Can you date your best friend’s ex?
You are in a very delicate situation: you had a big crush on the ex-boyfriend of a friend and you do not know if you are “authorized” (by the moral and by the friend in question) to give in to his advances.
It is important to think carefully before acting, because otherwise you could lose everything all at once, without understanding what is happening to you. You must therefore first analyze your specific expectations regarding the gentleman.
If you are in love or think that he is the man of your life, then the situation is further complicated. Especially if he has the same feelings as you, which you need to make sure of before going any further.
If he is only looking for a physical relationship, then you will lose everything: love and friendship. Hence the importance of deciphering one’s expectations. If on your side, the attraction is only sexual, then you will lose everything too.
Even being discreet, everything is known. And some women will find it even more odious to have been disloyal to their friend only to satisfy primary desires, in a way …
How to approach the situation?
But this “friend”, the one you are about to seduce the ex, how are you related to her? Is this your best friend? From a work or leisure friend? From a friend of a friend? Of a girlfriend you see occasionally?
Of course, the closer you are to it, the more complicated it will be. If it is a friend of a friend to whom you are not close, it can also quickly turn sour and put you against your whole group of girlfriends … So be careful.
If the relationship that you want to live, in a reciprocal way, with this man, involves a distant “friend”, that you see very punctually, that you can do without or that is not linked to your social daily life, then no hesitation.
On the other hand, if this person is close to you, geographically, in everyday life, or in your heart, then it is necessary to weigh the “pros” and “cons” of the situation. The consequences can indeed become harmful in some cases.
How to discuss the subject with this friend?
So the basic question you need to ask yourself is: should I tell my friend how I feel? If this relationship is intended to become serious, the answer is yes.
We advise you to test the ground. Discuss with your friend an identical scenario, without getting involved, and observe her reaction. If it is extreme, then we will have to play finely.
If it is a man with whom she has had an affair and for whom she has never felt anything, then it will be easy to talk about it. It’s up to you to present the situation by being delicate and convincing, and by insisting on the fact that in your relationship the feelings are strong and real.
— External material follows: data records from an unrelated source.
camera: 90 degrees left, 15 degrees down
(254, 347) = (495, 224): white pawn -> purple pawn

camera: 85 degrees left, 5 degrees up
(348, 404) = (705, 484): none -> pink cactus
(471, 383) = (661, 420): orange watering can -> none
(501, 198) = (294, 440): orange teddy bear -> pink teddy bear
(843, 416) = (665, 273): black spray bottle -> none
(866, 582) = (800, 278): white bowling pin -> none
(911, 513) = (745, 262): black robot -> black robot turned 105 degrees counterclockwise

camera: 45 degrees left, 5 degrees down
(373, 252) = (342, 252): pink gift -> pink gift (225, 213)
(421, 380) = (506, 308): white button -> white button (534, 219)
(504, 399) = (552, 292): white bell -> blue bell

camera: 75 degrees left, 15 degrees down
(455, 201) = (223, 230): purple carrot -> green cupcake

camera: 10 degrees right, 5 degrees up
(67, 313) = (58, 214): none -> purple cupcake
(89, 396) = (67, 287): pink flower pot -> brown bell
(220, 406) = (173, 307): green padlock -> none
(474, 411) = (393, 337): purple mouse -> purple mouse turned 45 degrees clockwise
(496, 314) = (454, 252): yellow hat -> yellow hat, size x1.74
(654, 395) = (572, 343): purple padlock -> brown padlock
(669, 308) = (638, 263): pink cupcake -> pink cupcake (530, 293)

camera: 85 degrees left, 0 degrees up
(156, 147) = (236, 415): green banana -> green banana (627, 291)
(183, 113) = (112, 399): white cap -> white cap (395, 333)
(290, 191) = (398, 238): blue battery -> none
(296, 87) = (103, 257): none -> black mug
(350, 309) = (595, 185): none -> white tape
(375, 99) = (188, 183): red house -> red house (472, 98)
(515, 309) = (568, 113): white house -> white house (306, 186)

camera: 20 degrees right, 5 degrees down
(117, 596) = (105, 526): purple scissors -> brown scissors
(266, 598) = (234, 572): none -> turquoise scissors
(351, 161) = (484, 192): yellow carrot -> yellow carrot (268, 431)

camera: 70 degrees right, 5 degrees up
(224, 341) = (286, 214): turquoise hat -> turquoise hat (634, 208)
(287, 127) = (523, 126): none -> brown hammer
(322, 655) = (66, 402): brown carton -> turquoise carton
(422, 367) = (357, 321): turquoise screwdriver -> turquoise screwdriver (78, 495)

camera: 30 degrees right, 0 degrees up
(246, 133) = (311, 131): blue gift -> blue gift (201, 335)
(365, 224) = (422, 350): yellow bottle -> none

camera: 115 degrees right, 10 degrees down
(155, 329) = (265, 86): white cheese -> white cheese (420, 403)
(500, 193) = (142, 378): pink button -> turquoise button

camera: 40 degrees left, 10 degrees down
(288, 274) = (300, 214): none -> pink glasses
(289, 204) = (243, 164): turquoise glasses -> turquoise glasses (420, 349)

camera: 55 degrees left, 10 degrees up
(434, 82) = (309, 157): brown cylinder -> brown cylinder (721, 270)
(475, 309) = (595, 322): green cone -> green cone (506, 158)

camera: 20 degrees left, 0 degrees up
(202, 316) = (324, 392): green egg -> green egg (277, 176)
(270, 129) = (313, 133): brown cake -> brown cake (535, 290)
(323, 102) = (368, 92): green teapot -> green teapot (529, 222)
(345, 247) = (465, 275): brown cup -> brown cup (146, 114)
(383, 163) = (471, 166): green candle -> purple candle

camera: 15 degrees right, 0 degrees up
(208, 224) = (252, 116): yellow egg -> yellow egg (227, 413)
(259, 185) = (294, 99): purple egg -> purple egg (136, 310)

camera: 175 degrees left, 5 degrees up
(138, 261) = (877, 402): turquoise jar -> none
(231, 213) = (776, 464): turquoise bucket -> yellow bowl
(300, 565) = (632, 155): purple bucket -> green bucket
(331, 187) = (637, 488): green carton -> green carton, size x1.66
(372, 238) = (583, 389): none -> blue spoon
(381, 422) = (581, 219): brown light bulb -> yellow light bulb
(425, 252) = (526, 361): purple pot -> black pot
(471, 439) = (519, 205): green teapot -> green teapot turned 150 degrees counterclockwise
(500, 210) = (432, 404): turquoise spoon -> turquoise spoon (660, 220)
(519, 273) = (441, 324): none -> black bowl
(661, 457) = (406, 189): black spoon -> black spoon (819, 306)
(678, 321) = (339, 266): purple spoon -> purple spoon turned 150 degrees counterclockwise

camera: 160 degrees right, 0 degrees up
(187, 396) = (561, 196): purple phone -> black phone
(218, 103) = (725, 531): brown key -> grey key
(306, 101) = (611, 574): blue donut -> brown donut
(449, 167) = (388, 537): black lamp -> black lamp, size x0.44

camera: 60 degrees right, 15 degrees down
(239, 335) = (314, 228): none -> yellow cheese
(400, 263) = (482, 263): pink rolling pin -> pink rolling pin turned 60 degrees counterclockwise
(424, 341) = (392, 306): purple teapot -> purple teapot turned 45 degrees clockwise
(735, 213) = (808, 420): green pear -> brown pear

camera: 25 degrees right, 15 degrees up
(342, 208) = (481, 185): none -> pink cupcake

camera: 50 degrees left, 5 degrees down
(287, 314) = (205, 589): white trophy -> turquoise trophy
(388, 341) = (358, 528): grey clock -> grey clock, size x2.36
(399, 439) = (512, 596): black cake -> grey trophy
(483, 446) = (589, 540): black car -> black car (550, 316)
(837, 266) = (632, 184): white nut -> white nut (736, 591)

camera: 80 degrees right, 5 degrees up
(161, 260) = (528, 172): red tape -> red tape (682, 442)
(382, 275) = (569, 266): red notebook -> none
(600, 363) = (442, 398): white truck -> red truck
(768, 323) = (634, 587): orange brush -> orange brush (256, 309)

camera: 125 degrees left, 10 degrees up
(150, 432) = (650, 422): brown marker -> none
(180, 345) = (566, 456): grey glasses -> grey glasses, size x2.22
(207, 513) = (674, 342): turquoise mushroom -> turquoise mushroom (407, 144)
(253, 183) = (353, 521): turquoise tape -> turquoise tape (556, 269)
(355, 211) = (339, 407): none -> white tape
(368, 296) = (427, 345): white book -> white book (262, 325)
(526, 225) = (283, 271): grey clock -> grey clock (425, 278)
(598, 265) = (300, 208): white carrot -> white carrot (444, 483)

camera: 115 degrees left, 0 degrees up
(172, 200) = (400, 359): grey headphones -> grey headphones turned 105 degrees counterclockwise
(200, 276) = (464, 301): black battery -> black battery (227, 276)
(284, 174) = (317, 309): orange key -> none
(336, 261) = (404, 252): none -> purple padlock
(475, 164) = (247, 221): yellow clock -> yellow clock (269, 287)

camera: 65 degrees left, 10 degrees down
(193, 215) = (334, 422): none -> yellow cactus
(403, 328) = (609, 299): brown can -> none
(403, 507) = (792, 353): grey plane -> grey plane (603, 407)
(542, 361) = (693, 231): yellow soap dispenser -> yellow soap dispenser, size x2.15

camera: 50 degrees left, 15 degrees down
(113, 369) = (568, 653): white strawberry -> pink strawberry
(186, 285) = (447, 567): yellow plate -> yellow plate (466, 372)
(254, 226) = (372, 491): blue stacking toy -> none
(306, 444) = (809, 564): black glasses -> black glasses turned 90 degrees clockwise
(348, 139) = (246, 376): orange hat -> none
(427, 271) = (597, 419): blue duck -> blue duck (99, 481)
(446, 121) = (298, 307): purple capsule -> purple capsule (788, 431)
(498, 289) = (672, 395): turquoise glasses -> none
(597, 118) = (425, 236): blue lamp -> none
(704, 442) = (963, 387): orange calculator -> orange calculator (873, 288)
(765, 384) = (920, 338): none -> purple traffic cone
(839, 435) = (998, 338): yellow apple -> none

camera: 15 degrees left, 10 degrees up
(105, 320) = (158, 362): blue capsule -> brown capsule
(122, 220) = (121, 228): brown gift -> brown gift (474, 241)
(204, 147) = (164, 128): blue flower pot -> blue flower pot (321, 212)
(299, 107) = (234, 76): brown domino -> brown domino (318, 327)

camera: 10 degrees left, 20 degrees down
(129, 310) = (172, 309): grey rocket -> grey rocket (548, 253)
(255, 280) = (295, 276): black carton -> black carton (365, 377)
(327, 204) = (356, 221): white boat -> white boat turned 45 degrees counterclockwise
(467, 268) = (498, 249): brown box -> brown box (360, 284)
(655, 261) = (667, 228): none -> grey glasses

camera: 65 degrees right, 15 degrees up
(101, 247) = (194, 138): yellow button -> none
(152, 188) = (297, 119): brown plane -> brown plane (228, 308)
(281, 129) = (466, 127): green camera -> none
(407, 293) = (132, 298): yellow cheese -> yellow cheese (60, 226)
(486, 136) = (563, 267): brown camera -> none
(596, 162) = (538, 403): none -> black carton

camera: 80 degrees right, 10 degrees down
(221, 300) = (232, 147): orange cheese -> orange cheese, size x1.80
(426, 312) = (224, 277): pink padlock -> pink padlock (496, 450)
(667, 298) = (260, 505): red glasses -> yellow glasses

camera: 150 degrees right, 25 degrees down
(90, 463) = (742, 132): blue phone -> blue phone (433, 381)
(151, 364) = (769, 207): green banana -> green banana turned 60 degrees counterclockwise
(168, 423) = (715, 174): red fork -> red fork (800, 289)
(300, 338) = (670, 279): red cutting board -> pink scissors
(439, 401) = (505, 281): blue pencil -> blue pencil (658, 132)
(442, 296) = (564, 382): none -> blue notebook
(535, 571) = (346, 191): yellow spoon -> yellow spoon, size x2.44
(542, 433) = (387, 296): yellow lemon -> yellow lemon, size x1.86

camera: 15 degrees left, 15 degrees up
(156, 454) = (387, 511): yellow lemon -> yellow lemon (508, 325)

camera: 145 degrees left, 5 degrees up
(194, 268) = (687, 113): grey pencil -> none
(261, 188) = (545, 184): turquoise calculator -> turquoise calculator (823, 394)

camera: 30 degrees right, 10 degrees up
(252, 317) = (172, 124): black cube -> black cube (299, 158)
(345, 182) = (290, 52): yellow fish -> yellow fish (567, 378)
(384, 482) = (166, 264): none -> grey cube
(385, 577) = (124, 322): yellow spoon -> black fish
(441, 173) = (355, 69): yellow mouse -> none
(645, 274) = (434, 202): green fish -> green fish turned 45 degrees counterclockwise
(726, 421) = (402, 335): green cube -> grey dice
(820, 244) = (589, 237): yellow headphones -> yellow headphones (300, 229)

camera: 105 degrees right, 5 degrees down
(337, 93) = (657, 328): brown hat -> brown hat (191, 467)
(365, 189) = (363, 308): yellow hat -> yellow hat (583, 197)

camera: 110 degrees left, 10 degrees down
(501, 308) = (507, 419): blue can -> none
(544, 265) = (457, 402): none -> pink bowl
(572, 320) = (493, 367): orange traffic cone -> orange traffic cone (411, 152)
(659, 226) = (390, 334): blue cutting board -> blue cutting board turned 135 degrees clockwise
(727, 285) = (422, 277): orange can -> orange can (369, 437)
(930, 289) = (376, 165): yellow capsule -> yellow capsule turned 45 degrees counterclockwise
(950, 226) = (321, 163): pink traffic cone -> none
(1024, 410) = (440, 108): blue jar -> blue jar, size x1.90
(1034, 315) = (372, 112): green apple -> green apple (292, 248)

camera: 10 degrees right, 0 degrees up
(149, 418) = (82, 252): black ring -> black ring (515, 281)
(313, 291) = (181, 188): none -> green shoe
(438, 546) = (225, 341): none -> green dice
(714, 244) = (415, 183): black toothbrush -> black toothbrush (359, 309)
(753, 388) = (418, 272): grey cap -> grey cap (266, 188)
If the case is the same but this man was not necessarily a “gentleman” with her, then take care of her susceptibility because it is possible that her ego has taken a hit . And she shouldn’t be pointing.
If this man passed quickly in his life but that he counted, if she had a long relationship with him, if she is still in love with him, if she still blames him for past facts … then you will have to choosing between love and friendship is inevitable.
How to make a choice ?
It would be unhealthy to find yourself in a triangular relationship . It is an unjust sacrifice but life is made that way. To choose, you have to think selfishly and listen to your heart.
These are the questions you will need to ask yourself: Who can I trust the most? Who brings me or will bring me the most? Who is most important in my life? Which is for me a source of balance? Will I miss love or friendship?
You should know that whatever your choice, you will experience sadness and frustration, and that these can be a source of final break with the chosen person. It’s a bit of a perverse effect.
It’s up to you to make the best possible choice, and above all to assume it. In rare cases, the friend in question can be understanding, because she is balanced in her life, in her couple …
Love and friendship are two very strong feelings, hence the complexity of the situation. Make your decision and don’t regret anything. Do not think you are immoral or bad. Don’t feel guilty either. only make the best choice for you.